Şık’ın elinin değdiği tüm bilgisayarlar incelendi, kitap taslakları, “temizlendi.”
İddianamede, tutuksuz yargılanan Mümtaz İdil, İklim Bayraktar, Ergenekon davasında tutuklanan Yalçın Küçük de vardı.
***
Elbette beş benzemezden bir dava çıkartmak, o davayı da Ergenekon’a bağlamak “kolay değildi.”
14 sanıklı davayı açabilmek için Savcı Öz’ün Ergenekon’dan bildik “numaralara” ihtiyacı vardı.
“Truva atı” olarak bilinen spam maille Odatv bilgisayarlarına yerleştirildiği ortaya çıkan belgeler, kamuoyuna, “mühim darbe belgeleri bulduk” diye aktarıldı.
İddiaya göre, bilgisayarlardan, “Ulusal Medya 2010”, “Bilinçlendirme”, “teRTEmiz” ve “darbe.doc” isimli dört dijital belge çıkmıştı.
Bu belgelere göre Ergenekon’u itibarsızlaştırmak için faaliyete geçen “Ergenekoncular”, Hanefi Avcı, Nedim Şener ve Ahmet Şık’a kitap yazdırmışlar, hatta, “Nedim’in Ahmet’i iyi çalıştırması” talimatı vermişlerdi.
İddianamede, bunu destekleyen “kanıtlar” ise şöyle sıralanıyordu:
“300’ü aşkın haber, 300’e yakın yazı, röportaj, köşeyazısı, makale...”
***
O dönemde, davanın ne kadar mühim olduğunu anlatanlar, sahte delilleri anlatanları teröristlikle suçladı.
Bir bölümü sonradan “pişmanlık” duyup, FETÖ’nün “karşısına” geçti.
İnsan hali, herkes pişman olabilir, yanılabilir elbette.
O isimlerden biri Hüseyin Gülerce’ydi.
Operasyonun yapıldığı günlerde ise yazısında şöyle demişti:
“OdaTV operasyonunun ikinci dalgasında, yeni aramalar ve gözaltılar var.
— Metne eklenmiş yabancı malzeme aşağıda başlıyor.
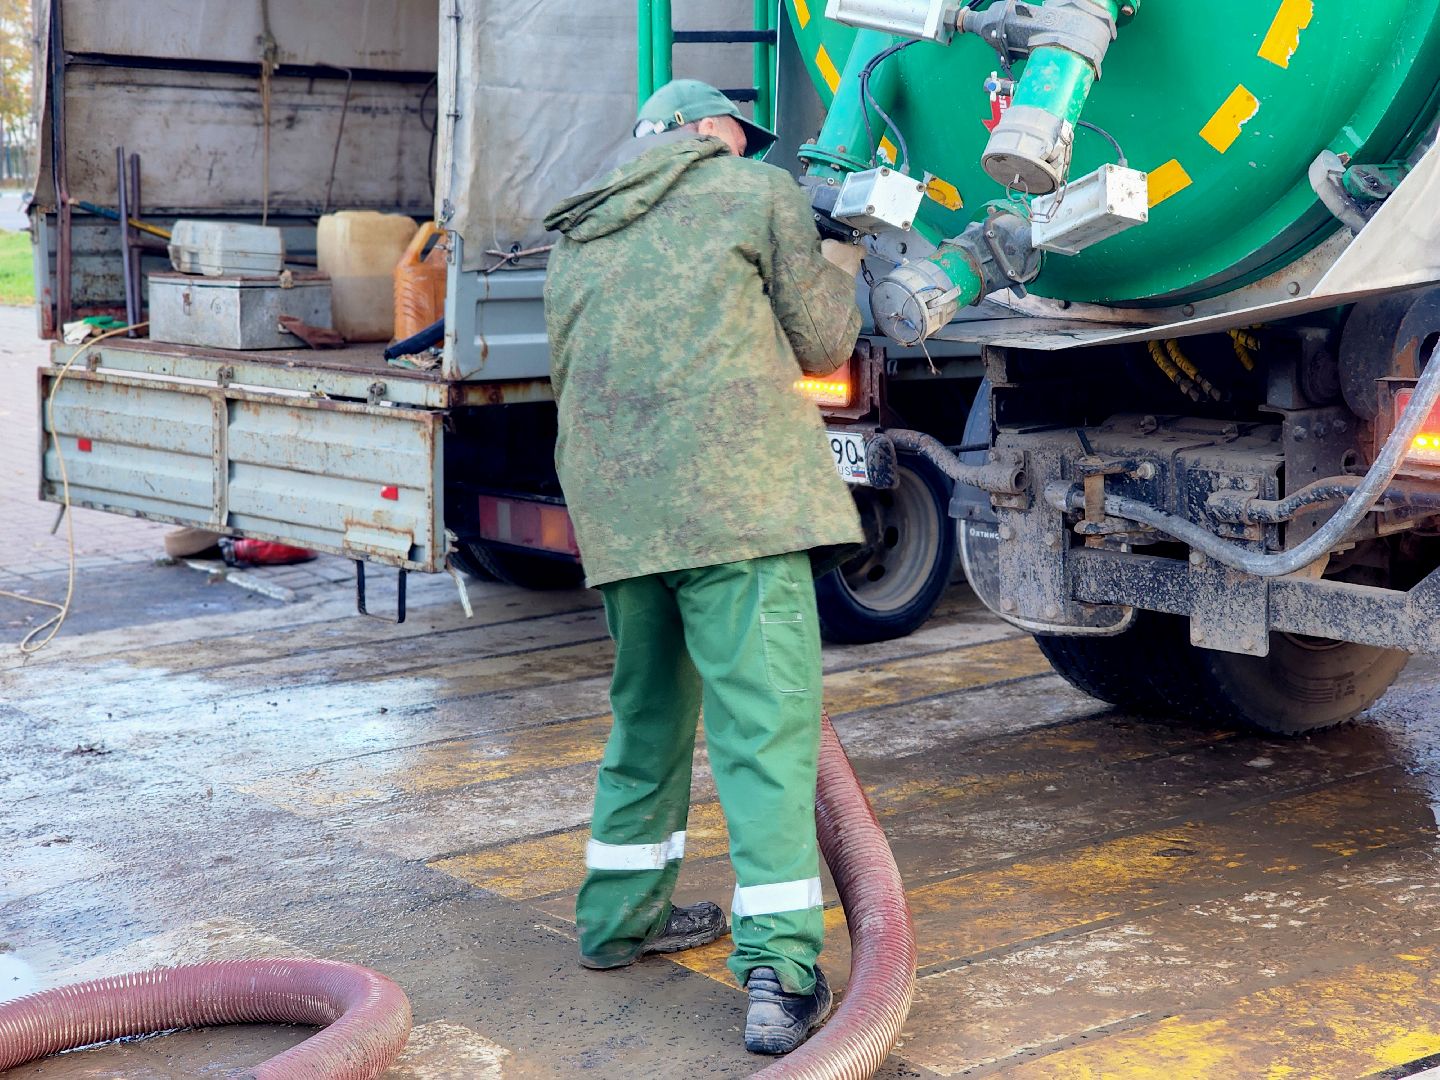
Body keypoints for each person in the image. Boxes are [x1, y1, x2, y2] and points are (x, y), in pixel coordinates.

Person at [542, 79, 866, 1055]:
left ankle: (617, 920)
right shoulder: (756, 190)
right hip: (736, 508)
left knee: (648, 716)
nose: (746, 148)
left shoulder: (579, 226)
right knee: (765, 736)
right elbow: (825, 339)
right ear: (712, 133)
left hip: (620, 517)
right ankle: (780, 969)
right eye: (739, 136)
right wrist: (844, 254)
Biliyorum, bugün birileri yine basın özgürlüğünü hatırlayacak... Ergenekon dostları ve dayanışma merkezleri, seslerini yine yükseltecekler... İkinci dalgaya bakalım. Ciddi iddialar var... ‘teRTEmiz’ isimli notta, medyayı kullanma çalışması yapılmış... Bir kısım medyada çıkan haber ve yorumlar, tam da bu paralelde değil mi? Tamam herkesi zan altında bırakmak yanlış. Ama Ergenekon korosunun, perde gerisindeki şeften habersiz çaldığını kabul etmek de, şunca olan bitenden sonra fazla saflık olmaz mı?”
***
İlhan Selçuk, davaların sonucunu göremeden 2010’da yaşamını yitirdi.
Odatv davası görülürken, MİT’çi Kaşif Kozinoğlu cezaevinde hayatını kaybetti.
Çocuklar büyüdü, mevsimler, yıllar geçti, insanlar yıllarını cezaevinde geçirdi.
Gün geldi, işler tersine döndü.
Önüne geleni, “kaçma şüphesi” var diye tutuklayan savcılar, ilk fırsatta kaçtı.
O davaları savunanların büyük bölümü de.
Geçen hafta o davada yargılanan tüm sanıklar beraat etti.
Ahmet Şık’tı sanıklardan biri de.
Konuşmaya çalışırken jandarma, tuttu kolundan, annesini, eşini bırakıp bir tarafta, yine götürdü cezaevine.
Bu kez de FETÖ’ye destekten yargılanıyor Ahmet Şık, “kanıtlar” yine yazılar, twitter mesajları.
Bir adalet garipliği ile Hüseyin Gülerce davanın tanığı yapıldı, Şık ve Cumhuriyet yazarlarının FETÖ’ye destek verip vermediğini soracaklar kendisine.
Günler bir biçimde geçiyor, mevsimler de.
Ve gerçeğin inatçılığı da tıpkı günler gibi.
Dünya yuvarlak ve ne denilirse denilsin, Galileo’nun dediği gibi, “dönüyor” yine de.